- [Materials provided]
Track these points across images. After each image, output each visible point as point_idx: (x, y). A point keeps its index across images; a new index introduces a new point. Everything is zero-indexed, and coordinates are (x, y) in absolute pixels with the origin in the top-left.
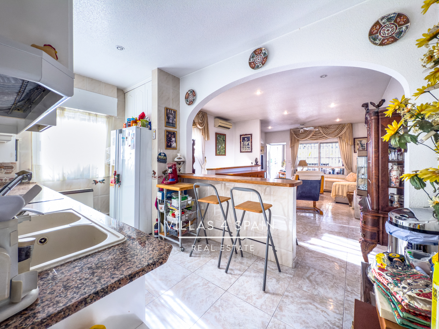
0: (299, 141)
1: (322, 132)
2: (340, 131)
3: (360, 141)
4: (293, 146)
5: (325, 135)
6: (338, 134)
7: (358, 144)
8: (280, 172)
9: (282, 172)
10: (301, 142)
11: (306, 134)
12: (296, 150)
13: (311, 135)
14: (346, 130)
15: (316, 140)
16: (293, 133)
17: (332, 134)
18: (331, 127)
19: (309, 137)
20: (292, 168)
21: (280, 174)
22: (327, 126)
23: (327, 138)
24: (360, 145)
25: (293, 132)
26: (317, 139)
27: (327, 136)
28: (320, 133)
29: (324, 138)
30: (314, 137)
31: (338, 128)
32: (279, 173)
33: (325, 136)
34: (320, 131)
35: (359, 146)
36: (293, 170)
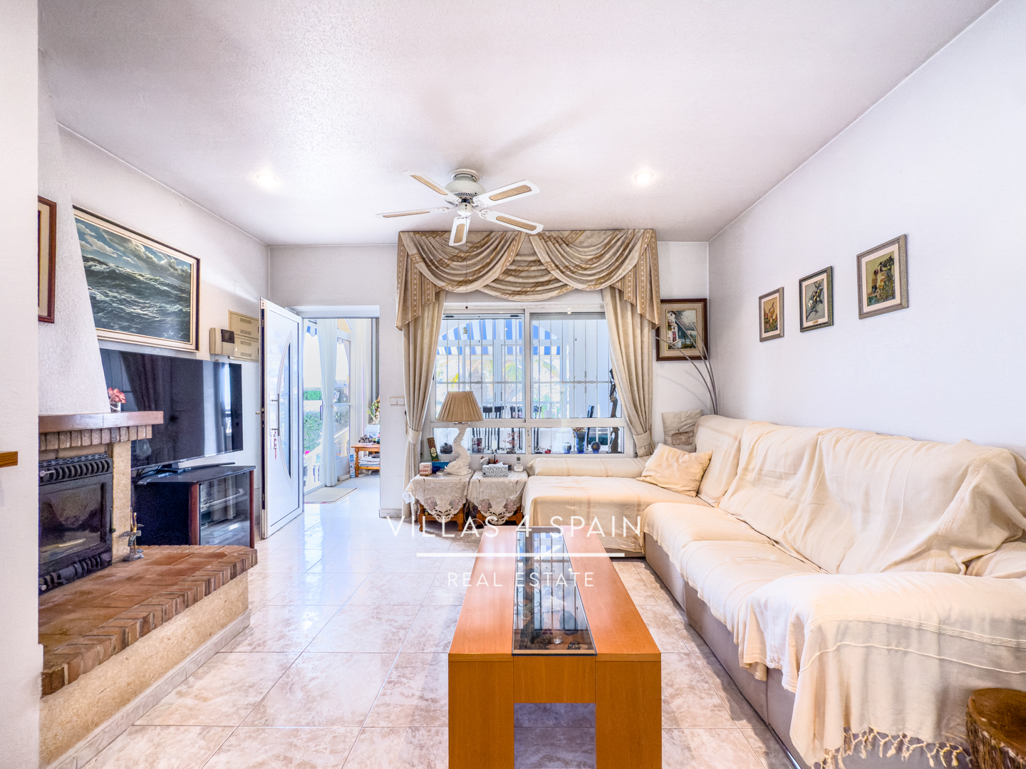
0: (442, 295)
1: (543, 257)
2: (617, 260)
3: (678, 314)
4: (416, 320)
5: (556, 274)
6: (609, 275)
7: (669, 326)
8: (361, 445)
9: (370, 445)
10: (449, 305)
11: (475, 264)
12: (426, 340)
13: (496, 273)
14: (639, 258)
15: (519, 293)
16: (415, 251)
17: (585, 269)
18: (581, 238)
19: (488, 279)
20: (410, 431)
21: (361, 453)
22: (566, 234)
23: (564, 290)
24: (676, 329)
25: (411, 245)
26: (525, 293)
27: (564, 280)
28: (539, 262)
29: (551, 290)
30: (511, 279)
31: (608, 246)
32: (358, 450)
33: (557, 280)
34: (535, 254)
35: (674, 333)
36: (415, 445)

- [Problem description] Quote all of the records above word for word, leaving the pictures out of your answer.

- [Solution]
Track these points across images. After each image, output each visible point as point_idx: (x, y). A point keeps its index across images; a new index introduces a new point. Everything is zero-indexed, and coordinates are (x, y) in absolute pixels with the origin in the top-left.
0: (299, 141)
1: (322, 132)
2: (340, 131)
3: (360, 141)
4: (293, 146)
5: (325, 135)
6: (338, 134)
7: (358, 144)
8: (280, 172)
9: (282, 172)
10: (301, 142)
11: (306, 134)
12: (296, 150)
13: (311, 135)
14: (346, 130)
15: (316, 140)
16: (293, 133)
17: (332, 134)
18: (331, 127)
19: (309, 137)
20: (292, 168)
21: (280, 174)
22: (327, 126)
23: (327, 138)
24: (360, 145)
25: (293, 132)
26: (317, 139)
27: (327, 136)
28: (320, 133)
29: (324, 138)
30: (314, 137)
31: (338, 128)
32: (279, 173)
33: (325, 136)
34: (320, 131)
35: (359, 146)
36: (293, 170)
0: (442, 295)
1: (543, 257)
2: (617, 260)
3: (678, 314)
4: (416, 320)
5: (556, 274)
6: (609, 275)
7: (669, 326)
8: (361, 445)
9: (370, 445)
10: (449, 305)
11: (475, 264)
12: (426, 340)
13: (496, 273)
14: (639, 258)
15: (519, 293)
16: (415, 251)
17: (585, 269)
18: (581, 238)
19: (488, 279)
20: (410, 431)
21: (361, 453)
22: (566, 234)
23: (564, 290)
24: (676, 329)
25: (411, 245)
26: (525, 293)
27: (564, 280)
28: (539, 262)
29: (551, 290)
30: (511, 279)
31: (608, 246)
32: (358, 450)
33: (557, 280)
34: (535, 254)
35: (674, 333)
36: (415, 445)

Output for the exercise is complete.